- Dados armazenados
◆ ◆ ◆ ◆ ◆ ◆ ◆
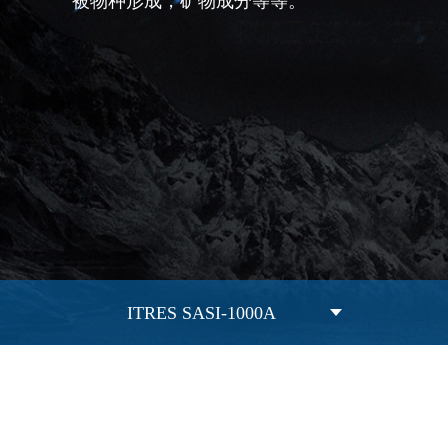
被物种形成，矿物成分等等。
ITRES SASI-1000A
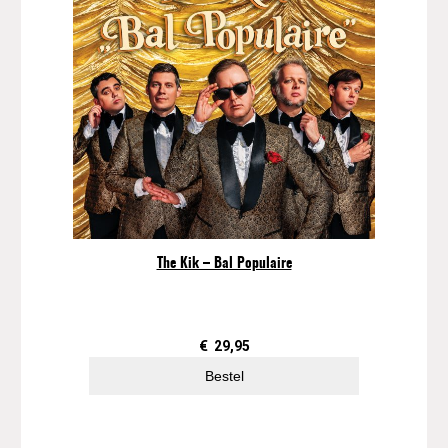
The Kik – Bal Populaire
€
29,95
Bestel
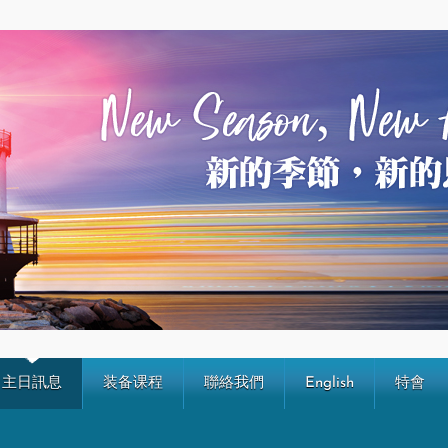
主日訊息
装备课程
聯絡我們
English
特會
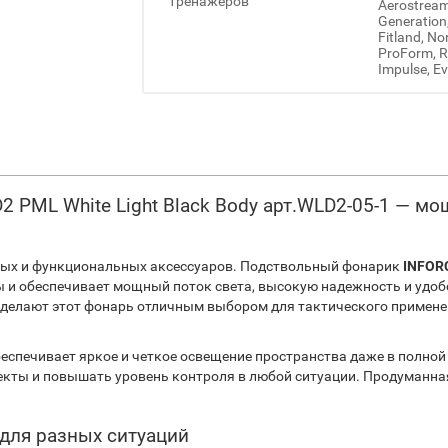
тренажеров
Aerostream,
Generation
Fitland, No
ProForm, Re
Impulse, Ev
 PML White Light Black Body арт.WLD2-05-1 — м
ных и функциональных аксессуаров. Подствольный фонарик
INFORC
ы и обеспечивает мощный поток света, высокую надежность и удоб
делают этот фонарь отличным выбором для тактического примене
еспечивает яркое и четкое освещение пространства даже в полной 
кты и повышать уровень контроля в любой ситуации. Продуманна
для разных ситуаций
◆ ◆ ◆ ◆ ◆ ◆ ◆
- Enunciado
Transcreva em tabela Markdown o trecho dos registros que vai da linha que contém "The Kik – Bal Populaire" até o fim dos registros, incluindo as duas pontas, com as colunas n (número da linha) e Linha e sem as linhas em branco. Deixe as imagens fora da resposta.

- Exercício resolvido
| n | Linha |
|---|---|
| 1 | The Kik – Bal Populaire |
| 2 | € |
| 3 | 29,95 |
| 4 | Bestel |
| 5 | 主日訊息 |
| 6 | 装备课程 |
| 7 | 聯絡我們 |
| 8 | English |
| 9 | 特會 |
| 10 | тренажеров |
| 11 | Aerostream, |
| 12 | Generation |
| 13 | Fitland, No |
| 14 | ProForm, Re |
| 15 | Impulse, Ev |
| 16 |  PML White Light Black Body арт.WLD2-05-1 — м |
| 17 | ных и функциональных аксессуаров. Подствольный фонарик |
| 18 | INFORC |
| 19 | ы и обеспечивает мощный поток света, высокую надежность и удоб |
| 20 | делают этот фонарь отличным выбором для тактического примене |
| 21 | еспечивает яркое и четкое освещение пространства даже в полной  |
| 22 | кты и повышать уровень контроля в любой ситуации. Продуманна |
| 23 | для разных ситуаций |